Subclasses can override this method to work with other managers.
Useful when working with default managers that filter some objects.
``prepare``
-----------
.. method:: SearchIndex.prepare(self, obj)
Fetches and adds/alters data before indexing.
``get_content_field``
---------------------
.. method:: SearchIndex.get_content_field(self)
Returns the field that supplies the primary document to be indexed.
``update``
----------
.. method:: SearchIndex.update(self)
Update the entire index.
``update_object``
-----------------
.. method:: SearchIndex.update_object(self, instance, **kwargs)
Update the index for a single object. Attached to the class's
post-save hook.
``remove_object``
-----------------
.. method:: SearchIndex.remove_object(self, instance, **kwargs)
Remove an object from the index. Attached to the class's
post-delete hook.
``clear``
---------
.. method:: SearchIndex.clear(self)
Clear the entire index.
``reindex``
-----------
.. method:: SearchIndex.reindex(self)
Completely clear the index for this model and rebuild it.
``get_updated_field``
---------------------
.. method:: SearchIndex.get_updated_field(self)
Get the field name that represents the updated date for the model.

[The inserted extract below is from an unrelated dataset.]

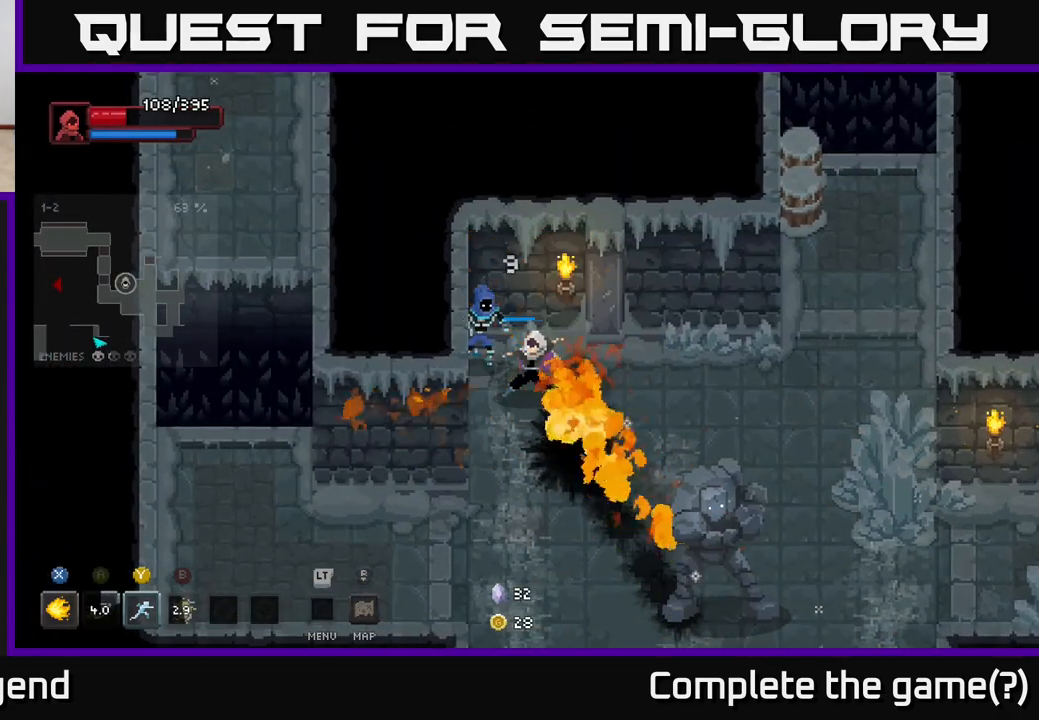
{"buttons": [], "left_stick": "down-right", "right_stick": "center", "events": [[367, "X", "up"], [367, "left_stick", "center"], [500, "left_stick", "down-right"]]}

If specified, this is used by the reindex command to filter out results
from the ``QuerySet``, enabling you to reindex only recent records. This
method should either return None (reindex everything always) or a
string of the ``Model``'s ``DateField``/``DateTimeField`` name.
``should_update``
-----------------
.. method:: SearchIndex.should_update(self, instance, **kwargs)
Determine if an object should be updated in the index.
It's useful to override this when an object may save frequently and
cause excessive reindexing. You should check conditions on the instance
and return False if it is not to be indexed.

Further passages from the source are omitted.